CDA-II was kindly supplied by EverLife Pharmaceutical Co. Ltd. (Western Hefei Anhui, China). The procedures for the preparation of CDA-II from male urine include filtration, ultrafiltration and reverse-phase chromatography. The collected urine was first acidified to a pH below 3 and finally adjusted to 2. The acidified urine was filtered, including the final step of ultrafiltration on a Millipore system with a molecular weight cut off of 10000 daltons.
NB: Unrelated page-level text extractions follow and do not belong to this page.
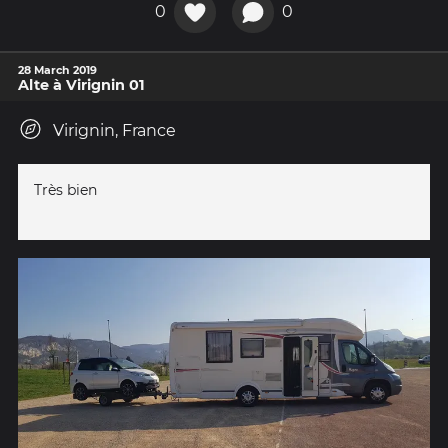
0
0
28 March 2019
Alte à Virignin 01
Virignin, France
Très bien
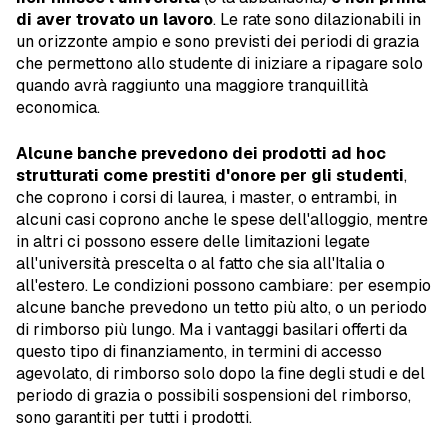
di aver trovato un lavoro
. Le rate sono dilazionabili in
un orizzonte ampio e sono previsti dei periodi di grazia
che permettono allo studente di iniziare a ripagare solo
quando avrà raggiunto una maggiore tranquillità
economica.
Alcune banche prevedono dei prodotti ad hoc
strutturati come prestiti d'onore per gli studenti
,
che coprono i corsi di laurea, i master, o entrambi, in
alcuni casi coprono anche le spese dell'alloggio, mentre
in altri ci possono essere delle limitazioni legate
all'università prescelta o al fatto che sia all'Italia o
all'estero. Le condizioni possono cambiare: per esempio
alcune banche prevedono un tetto più alto, o un periodo
di rimborso più lungo. Ma i vantaggi basilari offerti da
questo tipo di finanziamento, in termini di accesso
agevolato, di rimborso solo dopo la fine degli studi e del
periodo di grazia o possibili sospensioni del rimborso,
sono garantiti per tutti i prodotti.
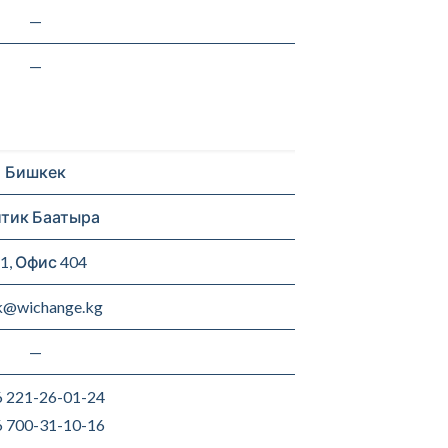
—
—
Бишкек
тик Баатыра
/1, Офис 404
k@wichange.kg
—
 221-26-01-24
 700-31-10-16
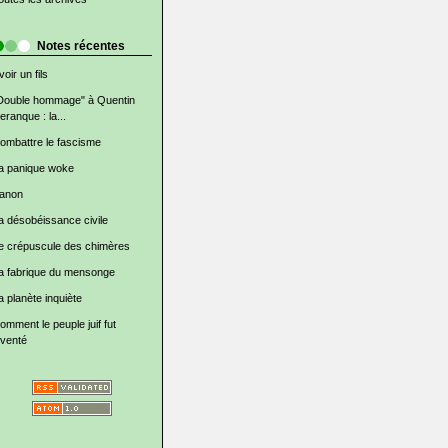
Notes récentes
voir un fils
Double hommage" à Quentin
eranque : la...
ombattre le fascisme
a panique woke
anon
a désobéissance civile
e crépuscule des chimères
a fabrique du mensonge
a planète inquiète
omment le peuple juif fut
nventé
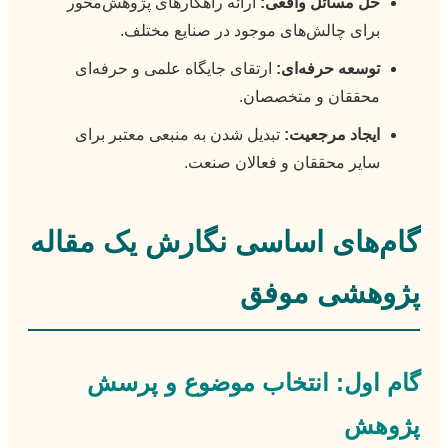
حل مسائل واقعی:
ارائه راهکارهای پژوهش‌محور
برای چالش‌های موجود در صنایع مختلف.
توسعه حرفه‌ای:
ارتقای جایگاه علمی و حرفه‌ای
محققان و متخصصان.
ایجاد مرجعیت:
تبدیل شدن به منبعی معتبر برای
سایر محققان و فعالان صنعت.
گام‌های اساسی نگارش یک مقاله
پژوهشی موفق
گام اول: انتخاب موضوع و پرسش
پژوهش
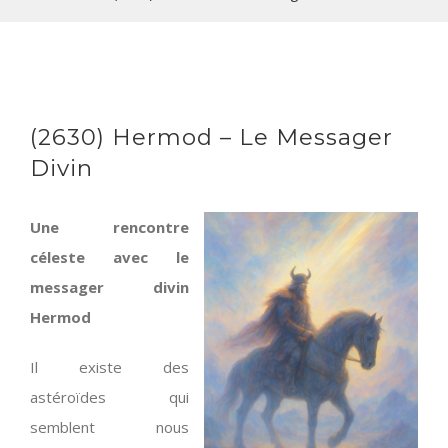
(2630) Hermod – Le Messager
Divin
Une rencontre
céleste avec le
messager divin
Hermod
Il existe des
astéroïdes qui
semblent nous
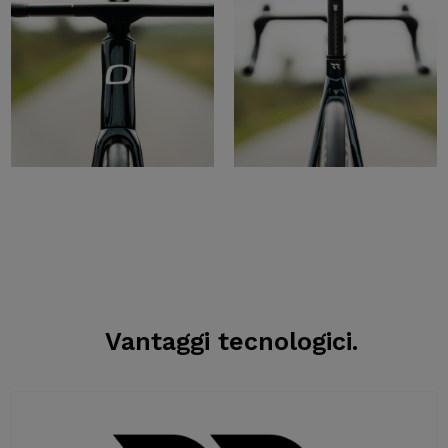
Vantaggi tecnologici.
The filtrate was passed through a chromatographic column filled with XAD-16 (available from Rohm Hass). The column was initially washed with water and then eluted with methanol. The colored methanolic fraction was collected and evaporated under vacuum. The dried extract was reconstituted with distilled water to make 300 mg/ml.

The quality of CDA-II was based on its capability of inducing terminal differentiation of HL-60, and inhibiting colony formation of HBL-100. At 1 mg/ml of CDA-II, nitroblue tetrzolium (NBT) cells of HL-60 should be above 50% of control, and colony formation of HBL-100 cells should be less than 10% of the control.

Animals

Young (1.5 months) and middle-aged (15 months) male Sprague-Dawley rats were obtained from the National Laboratory Animal Breeding and Research Center, National Science Council, and fed with a standard laboratory diet and tap water ad libitum. The experimental animals were housed in an air-conditioned room (22 [ or -] 3 [degrees] C) with 12 hours of light. The rats were allowed free access to powdered food, and main's water that was supplied through an automatic watering system.